3. Give it discrete tasks.

As I mentioned in the first part of this article, if you ask ChatGPT (or any such generative AI program) to produce something long or complex, you’ll probably end up frustrated—in possession of a wealth of text that looks almost right but isn’t actually useful.

Your chances of success skyrocket when you assign short, discrete tasks. Ask it for ten teaser ideas for your mailing. Request that it outline the main objections to your argument or product pitch. Ask it to turn a complex paragraph into a simple bulleted list. Ask it to summarize and restate the main idea of your letter for the postscript. It can summarize, simplify, outline, rephrase, and much more. If you get a hang for using ChatGPT in the small things, it will almost certainly save you time and money.

 

Think about ChatGPT like a swift, indefatigable intern.
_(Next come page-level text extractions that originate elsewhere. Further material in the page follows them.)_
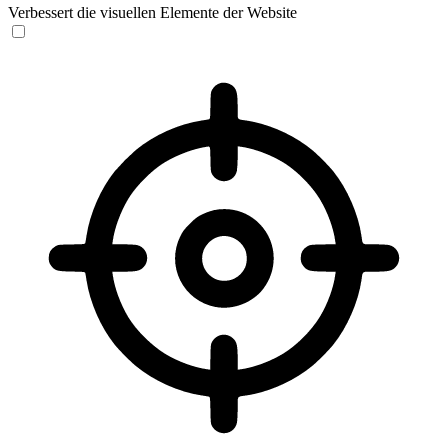
Verbessert die visuellen Elemente der Website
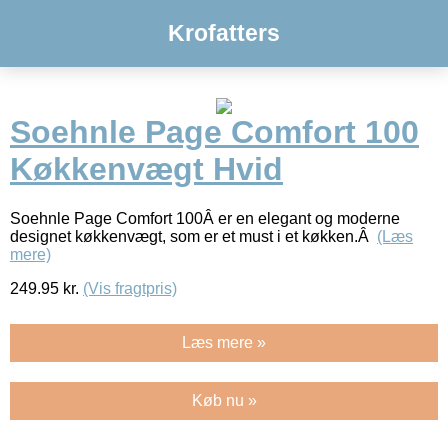
Krofatters
Soehnle Page Comfort 100
Køkkenvægt Hvid
Soehnle Page Comfort 100Â er en elegant og moderne
designet køkkenvægt, som er et must i et køkken.Â
(Læs
mere)
249.95
kr.
(Vis fragtpris)
Læs mere »
Køb nu »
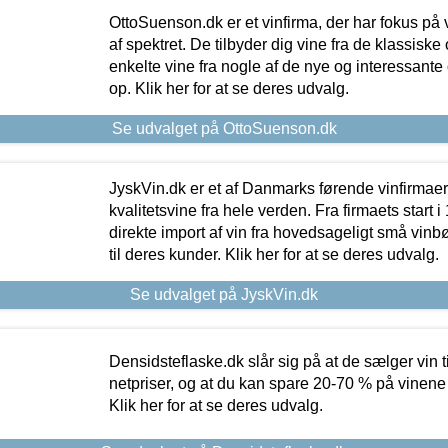
OttoSuenson.dk er et vinfirma, der har fokus på
af spektret. De tilbyder dig vine fra de klassisk
enkelte vine fra nogle af de nye og interessante
op. Klik her for at se deres udvalg.
Se udvalget på OttoSuenson.dk
JyskVin.dk er et af Danmarks førende vinfirmae
kvalitetsvine fra hele verden. Fra firmaets start 
direkte import af vin fra hovedsageligt små vinb
til deres kunder. Klik her for at se deres udvalg.
Se udvalget på JyskVin.dk
Densidsteflaske.dk slår sig på at de sælger vin
netpriser, og at du kan spare 20-70 % på vinene
Klik her for at se deres udvalg.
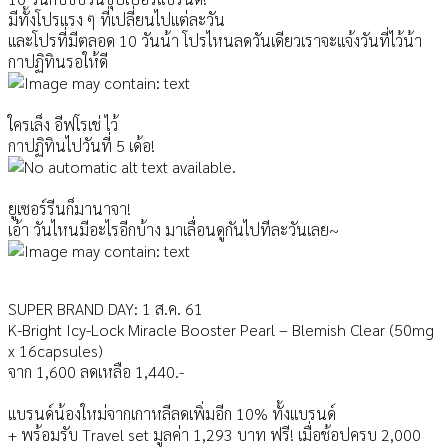
มีทั้งโปรแรง ๆ ที่เปลี่ยนไปแต่ละวัน
และโปรที่มีตลอด 10 วันน้า โปรไหนลดวันเดียวเราจะแจ้งว
ันที่ไว้น้า
กาปฏิทินรอให้ดี
ใครเล็ง อีฟโรเช่ ไว้
กาปฏิทินไปวันที่ 5 เด้อ!
ยูเซอร์รีนก็มานาจา!
เอ้า วันไหนมีอะไรอีกบ้าง มาเลื่อนดูกันไปทีละวันเลย~
SUPER BRAND DAY: 1 ส.ค. 61
K-Bright Icy-Lock Miracle Booster Pearl – Blemish Clear (50mg
x 16capsules)
จาก 1,600 ลดเหลือ 1,440.-
แบรนด์น้องใหม่จากเกาหลีลดเ
พิ่มอีก 10% ทั้งแบรนด์
+ พร้อมรับ Travel set มูลค่า 1,293 บาท ฟรี! เมื่อช้อปครบ 2,000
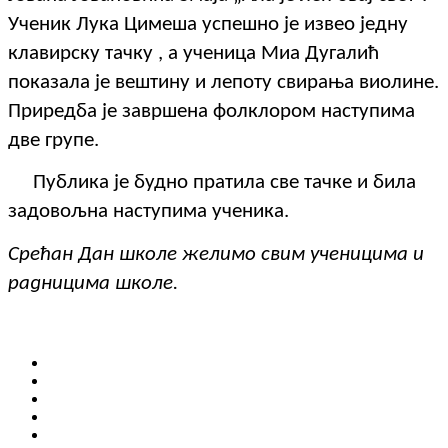
Ученик Лука Цимеша успешно је извео једну
клавирску тачку , а ученица Миа Дугалић
показала је вештину и лепоту свирања виолине.
Приредба је завршена фолклором наступима
две групе.
Публика је будно пратила све тачке и била
задовољна наступима ученика.
Срећан Дан школе желимо свим ученицима и
радницима школе.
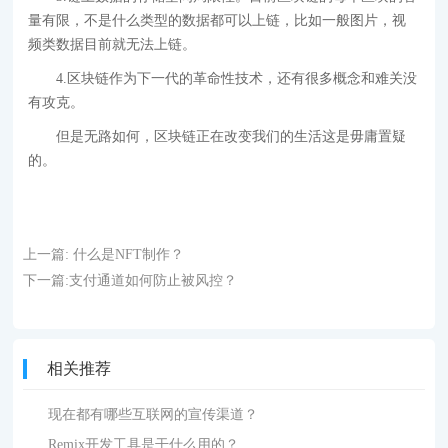
量有限，不是什么类型的数据都可以上链，比如一般图片，视
频类数据目前就无法上链。
4.区块链作为下一代的革命性技术，还有很多概念和难关没
有攻克。
但是无路如何，区块链正在改变我们的生活这是毋庸置疑
的。
上一篇:
什么是NFT制作？
下一篇:
支付通道如何防止被风控？
相关推荐
现在都有哪些互联网的宣传渠道？
Remix开发工具是干什么用的？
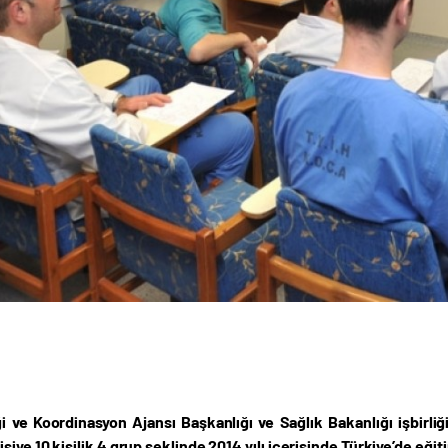
iği ve Koordinasyon Ajansı Başkanlığı ve Sağlık Bakanlığı işbir
şiye 10 kişilik 4 grup şeklinde 2014 yılı içerisinde Türkiye’de eği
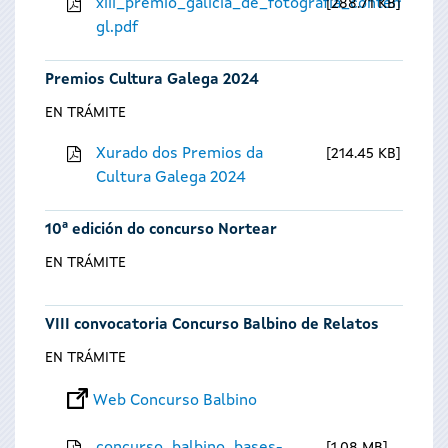
xiii_premio_galicia_de_fotografia_contempora
288.71 KB
gl.pdf
Premios Cultura Galega 2024
EN TRÁMITE
Xurado dos Premios da
214.45 KB
Cultura Galega 2024
10ª edición do concurso Nortear
EN TRÁMITE
VIII convocatoria Concurso Balbino de Relatos
EN TRÁMITE
Web Concurso Balbino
You’re not going to trust the intern to handle highly sensitive material or produce distinctively excellent copy, but that doesn’t mean the intern isn’t useful. And this one doesn’t ever get confused, show up late, or eat all the Oreos.

“World’s fastest intern” might not sound like something on par with the invention of fire, but we’re only scratching the surface of what these generative AI programs can do. In a few years, when the robots are nuking the last human strongholds, this will all seem terribly quaint. Until then, good luck working ChatGPT into your fundraising writing. It can do remarkable things. Don’t forget to sound like a human, though.